List every line in the material that contains the string "Doutor", matching case exactly.

::: EXTRACTED ENTRIES

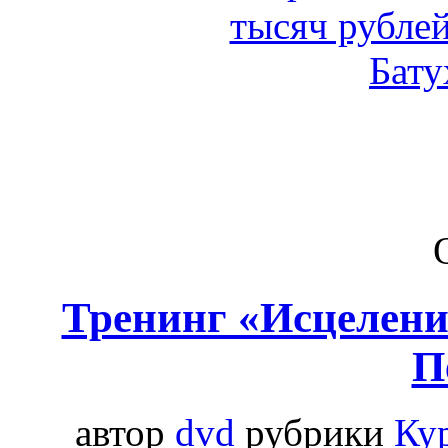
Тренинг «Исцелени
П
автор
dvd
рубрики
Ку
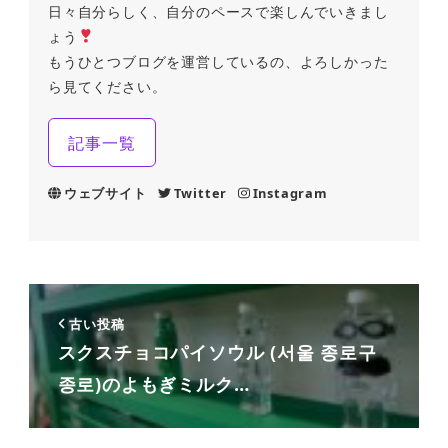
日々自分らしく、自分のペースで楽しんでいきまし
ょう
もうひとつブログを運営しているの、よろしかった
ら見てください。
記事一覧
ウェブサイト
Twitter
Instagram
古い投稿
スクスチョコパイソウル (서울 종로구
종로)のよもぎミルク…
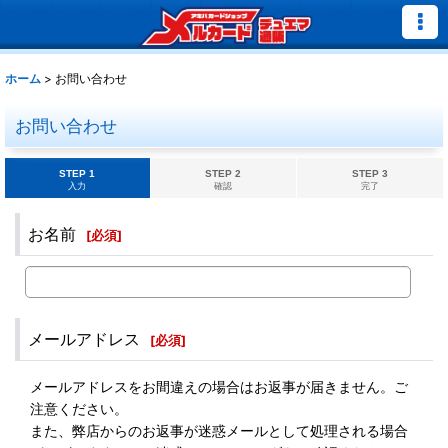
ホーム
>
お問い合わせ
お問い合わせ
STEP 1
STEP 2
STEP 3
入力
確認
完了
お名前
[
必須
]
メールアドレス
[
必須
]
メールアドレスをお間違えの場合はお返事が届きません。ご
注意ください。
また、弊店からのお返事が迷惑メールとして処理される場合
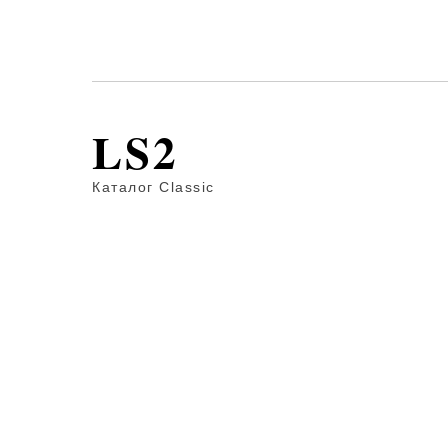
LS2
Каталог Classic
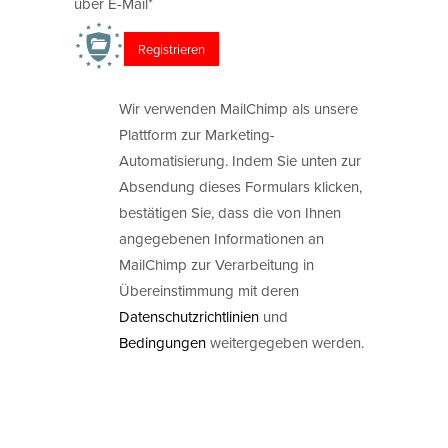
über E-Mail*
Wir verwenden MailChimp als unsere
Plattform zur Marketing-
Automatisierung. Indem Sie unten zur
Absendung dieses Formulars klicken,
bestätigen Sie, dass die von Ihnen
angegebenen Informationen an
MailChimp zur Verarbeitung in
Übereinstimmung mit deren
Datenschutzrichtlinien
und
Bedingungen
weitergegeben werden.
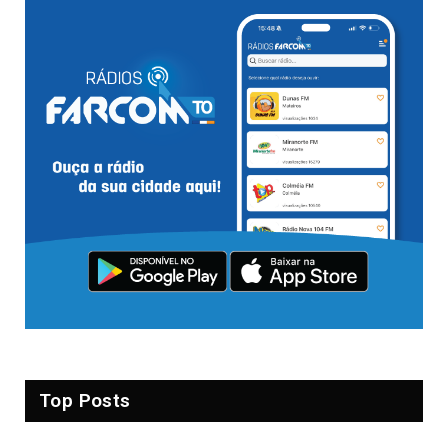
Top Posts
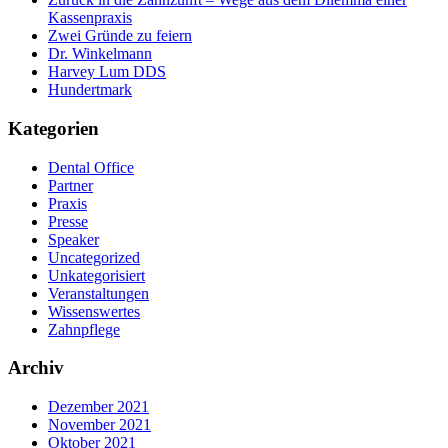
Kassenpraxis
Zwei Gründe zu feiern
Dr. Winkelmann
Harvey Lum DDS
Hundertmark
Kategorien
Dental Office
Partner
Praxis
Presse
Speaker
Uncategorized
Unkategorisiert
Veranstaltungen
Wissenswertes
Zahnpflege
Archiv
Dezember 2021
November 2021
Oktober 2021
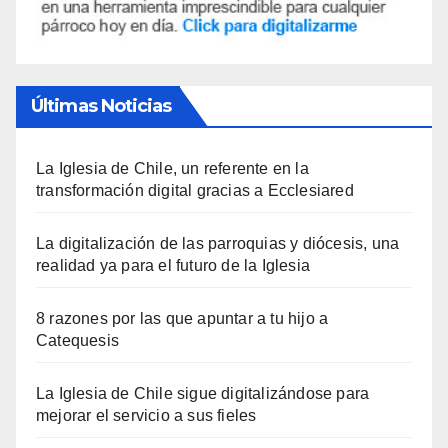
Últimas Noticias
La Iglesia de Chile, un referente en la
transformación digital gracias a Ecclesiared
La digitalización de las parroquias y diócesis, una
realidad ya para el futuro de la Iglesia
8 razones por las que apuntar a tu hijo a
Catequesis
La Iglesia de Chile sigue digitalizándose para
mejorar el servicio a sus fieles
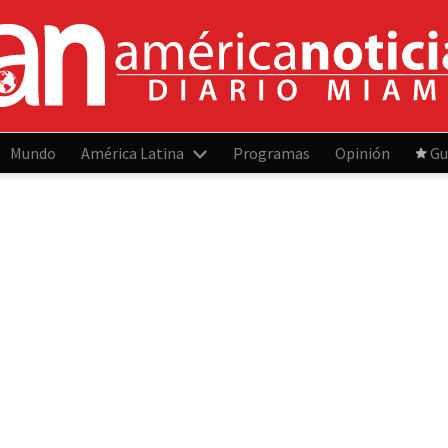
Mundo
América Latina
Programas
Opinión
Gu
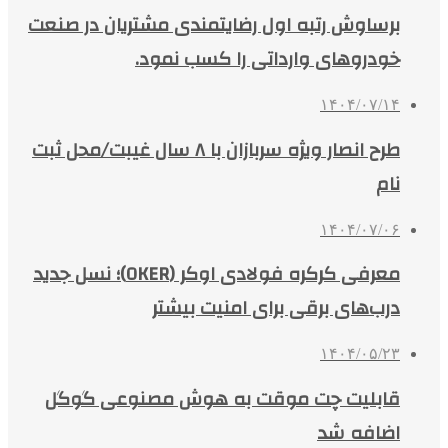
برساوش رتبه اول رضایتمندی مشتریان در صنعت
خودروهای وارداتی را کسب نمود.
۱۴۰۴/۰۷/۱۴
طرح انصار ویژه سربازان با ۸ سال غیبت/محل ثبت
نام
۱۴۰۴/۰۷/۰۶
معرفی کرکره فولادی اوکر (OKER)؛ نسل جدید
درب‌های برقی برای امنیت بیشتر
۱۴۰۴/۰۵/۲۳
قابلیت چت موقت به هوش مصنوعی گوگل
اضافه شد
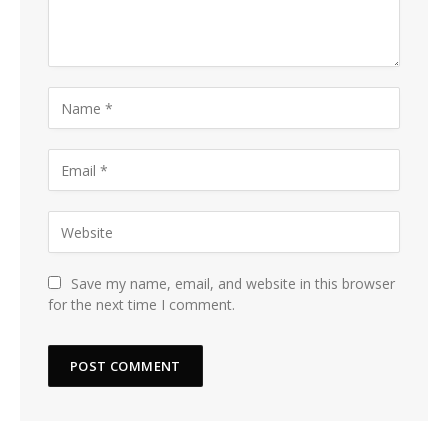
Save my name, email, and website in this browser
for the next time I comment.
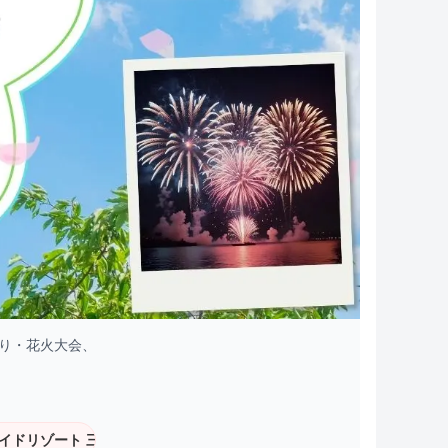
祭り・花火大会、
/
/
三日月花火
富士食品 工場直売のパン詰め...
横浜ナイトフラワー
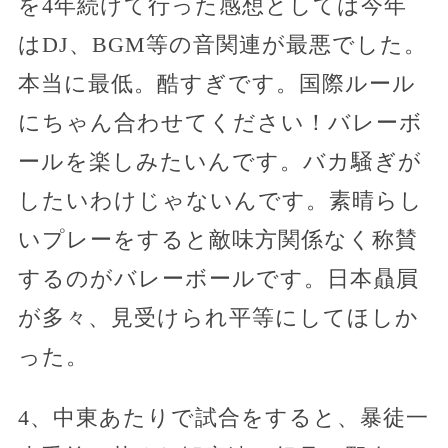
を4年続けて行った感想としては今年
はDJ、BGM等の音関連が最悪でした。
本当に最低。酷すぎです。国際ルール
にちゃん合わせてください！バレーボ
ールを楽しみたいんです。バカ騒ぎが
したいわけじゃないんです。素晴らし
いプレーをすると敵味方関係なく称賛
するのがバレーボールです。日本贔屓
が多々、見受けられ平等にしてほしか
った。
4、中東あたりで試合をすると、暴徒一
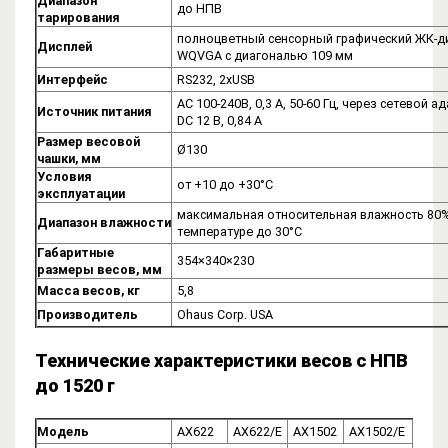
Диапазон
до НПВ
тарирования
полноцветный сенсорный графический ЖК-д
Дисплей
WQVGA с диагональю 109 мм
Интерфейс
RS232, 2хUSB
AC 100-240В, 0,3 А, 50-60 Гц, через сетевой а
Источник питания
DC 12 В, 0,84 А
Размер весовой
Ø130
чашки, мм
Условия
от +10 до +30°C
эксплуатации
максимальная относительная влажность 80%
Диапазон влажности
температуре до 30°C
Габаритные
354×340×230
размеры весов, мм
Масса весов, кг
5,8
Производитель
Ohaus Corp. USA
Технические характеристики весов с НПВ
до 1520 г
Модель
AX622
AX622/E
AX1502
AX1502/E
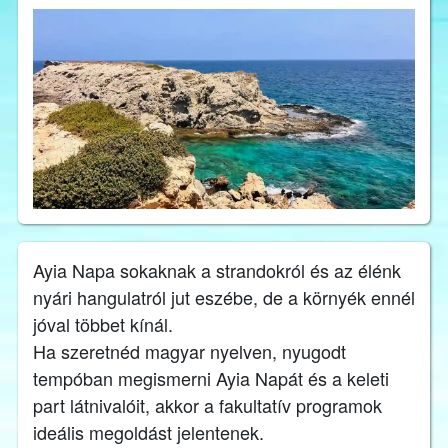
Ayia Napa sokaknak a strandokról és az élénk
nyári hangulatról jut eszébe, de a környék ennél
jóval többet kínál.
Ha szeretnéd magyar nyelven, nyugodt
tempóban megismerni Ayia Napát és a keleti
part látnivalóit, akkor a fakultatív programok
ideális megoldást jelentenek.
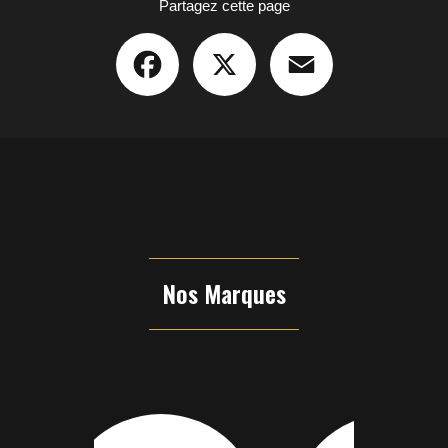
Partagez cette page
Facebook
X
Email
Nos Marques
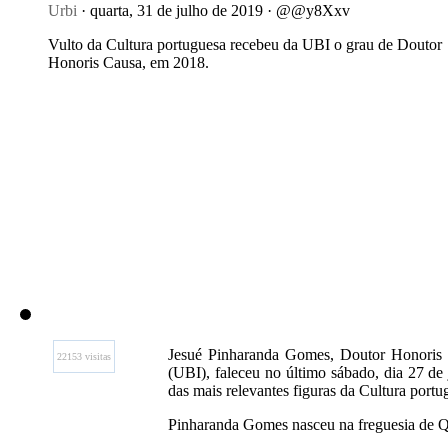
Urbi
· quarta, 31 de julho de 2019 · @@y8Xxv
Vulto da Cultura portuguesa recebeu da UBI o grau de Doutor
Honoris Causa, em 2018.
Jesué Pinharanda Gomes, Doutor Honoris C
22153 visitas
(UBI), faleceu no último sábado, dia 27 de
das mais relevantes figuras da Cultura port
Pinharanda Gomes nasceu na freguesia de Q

::::::

_EXPECTED ANSWER_:
Vulto da Cultura portuguesa recebeu da UBI o grau de Doutor
Jesué Pinharanda Gomes, Doutor Honoris C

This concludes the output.